Material provided:
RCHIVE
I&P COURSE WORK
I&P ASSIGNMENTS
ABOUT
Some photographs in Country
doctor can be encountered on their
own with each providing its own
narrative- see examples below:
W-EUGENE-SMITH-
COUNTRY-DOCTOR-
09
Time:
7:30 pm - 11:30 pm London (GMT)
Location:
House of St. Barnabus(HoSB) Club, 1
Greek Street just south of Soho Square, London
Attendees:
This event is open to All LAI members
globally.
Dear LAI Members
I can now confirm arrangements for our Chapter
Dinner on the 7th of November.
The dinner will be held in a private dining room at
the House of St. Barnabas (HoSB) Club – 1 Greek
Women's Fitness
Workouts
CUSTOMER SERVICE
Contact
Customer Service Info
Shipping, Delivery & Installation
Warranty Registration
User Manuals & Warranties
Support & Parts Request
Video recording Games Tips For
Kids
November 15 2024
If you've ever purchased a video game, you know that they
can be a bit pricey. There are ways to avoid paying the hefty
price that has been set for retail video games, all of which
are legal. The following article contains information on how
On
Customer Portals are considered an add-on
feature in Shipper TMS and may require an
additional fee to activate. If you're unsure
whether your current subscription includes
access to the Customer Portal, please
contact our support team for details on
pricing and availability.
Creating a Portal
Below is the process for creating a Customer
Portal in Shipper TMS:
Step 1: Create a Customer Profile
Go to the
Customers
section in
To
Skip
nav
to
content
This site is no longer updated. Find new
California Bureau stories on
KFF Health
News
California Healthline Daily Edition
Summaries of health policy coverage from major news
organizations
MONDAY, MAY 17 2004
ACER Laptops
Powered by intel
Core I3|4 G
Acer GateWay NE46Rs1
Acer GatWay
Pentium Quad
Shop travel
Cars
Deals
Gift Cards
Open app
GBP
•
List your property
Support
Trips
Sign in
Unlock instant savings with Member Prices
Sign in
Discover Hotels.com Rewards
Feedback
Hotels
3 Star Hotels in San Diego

What you need to do: Please retype every entry above exactly as it stands.

Output below:
RCHIVE
I&P COURSE WORK
I&P ASSIGNMENTS
ABOUT
Some photographs in Country
doctor can be encountered on their
own with each providing its own
narrative- see examples below:
W-EUGENE-SMITH-
COUNTRY-DOCTOR-
09
Time:
7:30 pm - 11:30 pm London (GMT)
Location:
House of St. Barnabus(HoSB) Club, 1
Greek Street just south of Soho Square, London
Attendees:
This event is open to All LAI members
globally.
Dear LAI Members
I can now confirm arrangements for our Chapter
Dinner on the 7th of November.
The dinner will be held in a private dining room at
the House of St. Barnabas (HoSB) Club – 1 Greek
Women's Fitness
Workouts
CUSTOMER SERVICE
Contact
Customer Service Info
Shipping, Delivery & Installation
Warranty Registration
User Manuals & Warranties
Support & Parts Request
Video recording Games Tips For
Kids
November 15 2024
If you've ever purchased a video game, you know that they
can be a bit pricey. There are ways to avoid paying the hefty
price that has been set for retail video games, all of which
are legal. The following article contains information on how
On
Customer Portals are considered an add-on
feature in Shipper TMS and may require an
additional fee to activate. If you're unsure
whether your current subscription includes
access to the Customer Portal, please
contact our support team for details on
pricing and availability.
Creating a Portal
Below is the process for creating a Customer
Portal in Shipper TMS:
Step 1: Create a Customer Profile
Go to the
Customers
section in
To
Skip
nav
to
content
This site is no longer updated. Find new
California Bureau stories on
KFF Health
News
California Healthline Daily Edition
Summaries of health policy coverage from major news
organizations
MONDAY, MAY 17 2004
ACER Laptops
Powered by intel
Core I3|4 G
Acer GateWay NE46Rs1
Acer GatWay
Pentium Quad
Shop travel
Cars
Deals
Gift Cards
Open app
GBP
•
List your property
Support
Trips
Sign in
Unlock instant savings with Member Prices
Sign in
Discover Hotels.com Rewards
Feedback
Hotels
3 Star Hotels in San Diego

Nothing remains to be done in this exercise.